= TASK OBJECTIVE =
From the first line of the listing below through the line with "exposure_s: 1/125", transcribe exactly and skip the pictures.

= MATERIAL SHOWN =
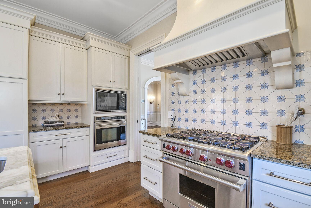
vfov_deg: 77.3
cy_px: 104
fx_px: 130
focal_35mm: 15
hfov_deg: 100.4
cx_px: 156
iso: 200
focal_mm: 10
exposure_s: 1/3
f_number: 9
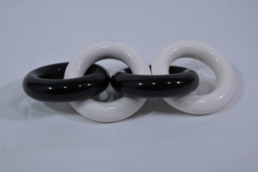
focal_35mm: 52
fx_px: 372
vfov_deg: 25.9
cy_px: 86
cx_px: 129
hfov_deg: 38.2
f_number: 10
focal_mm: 52
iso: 640
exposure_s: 1/125
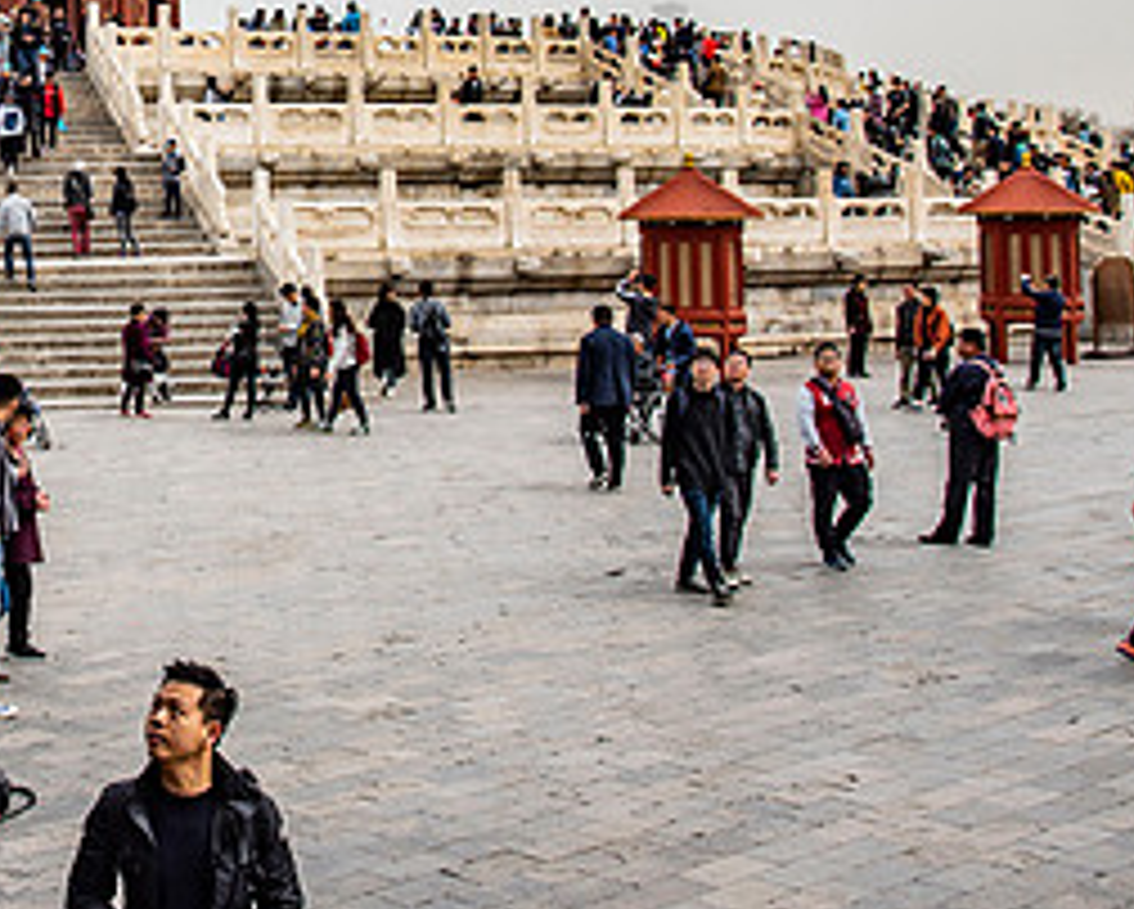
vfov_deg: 22.3
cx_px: -54
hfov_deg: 26.5
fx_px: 2250
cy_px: 97
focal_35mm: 67
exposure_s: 1/400
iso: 100
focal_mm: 31
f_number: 7.1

= WRITTEN RESPONSE =
vfov_deg: 77.3
cy_px: 104
fx_px: 130
focal_35mm: 15
hfov_deg: 100.4
cx_px: 156
iso: 200
focal_mm: 10
exposure_s: 1/3
f_number: 9
focal_35mm: 52
fx_px: 372
vfov_deg: 25.9
cy_px: 86
cx_px: 129
hfov_deg: 38.2
f_number: 10
focal_mm: 52
iso: 640
exposure_s: 1/125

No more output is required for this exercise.